L’ensemble des sujets abordés au début de l’année 1940 démontre l’intérêt que la Ligue porte aux inquiétudes des agriculteurs, préoccupations en adéquation avec l’intérêt national. Mais, malgré les discours de Paul Marsais qui, se référant à ses collègues disparus, affirme que « l’exemple de leur vie, toute de labeur et de dévouement, renforce notre détermination de nous offrir pour servir, et aider, sans trop attendre, ceux qui ont pris en main la protection des sources vitales de notre pays »1471, la Ligue manifeste une quasi-inactivité durant l’Occupation.

Notes
1467.

Archives de la F.N.G.P.C., Compte-rendu de l’A.G. du 16 février 1933.

1468.

Archives de la F.N.G.P.C., Compte-rendu de l’A.G. du 21 mars 1940.

1469.

ANONYME, « La Ligue nationale de lutte contre les ennemis des cultures », dans Bulletin des sciences pharmacologiques, supplément “Phytopharmacie”, tome 47, 1940, pp.
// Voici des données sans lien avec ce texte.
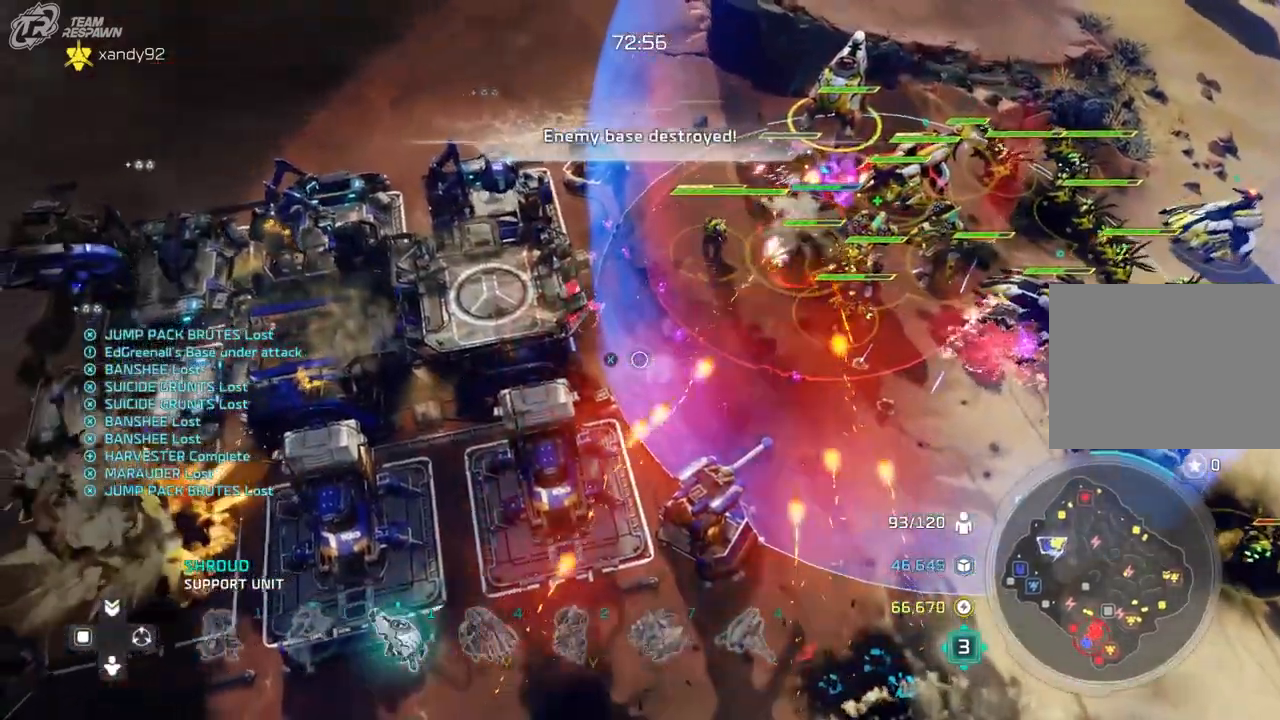
{"dt_ms": 500, "buttons": [], "left_stick": "down", "right_stick": "center"}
IV-VI [Extrait de la Feuille d’informations agricoles, n°135, février 1940].

1470.

Archives de la F.N.G.P.C., Compte-rendu de l’A.G. du 21 mars 1940 & ANONYME, « La Ligue nationale de lutte contre les ennemis des cultures », dans Bulletin des sciences pharmacologiques, supplément “Phytopharmacie”, tome 47, 1940, pp. IV-VI [Extrait de la Feuille d’informations agricoles, n°135, février 1940].

1471.

Archives de la F.N.G.P.C., Compte-rendu de l’A.G. du 20 mars 1941.